INFORMATION SHOWN:
━━━━━━━━━━━━━━━━━━━━

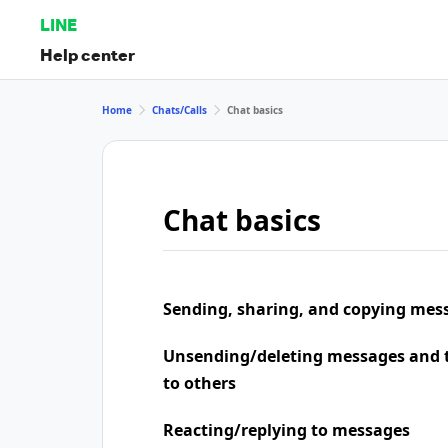
LINE
Help center
Home
Chats/Calls
Chat basics
Chat basics
Sending, sharing, and copying mes
Unsending/deleting messages and t
to others
Reacting/replying to messages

━━━━━━━━━━━━━━━━━━━━

Looking at the data above, report how many of its lines include the word "messages". The number alone is the answer.

2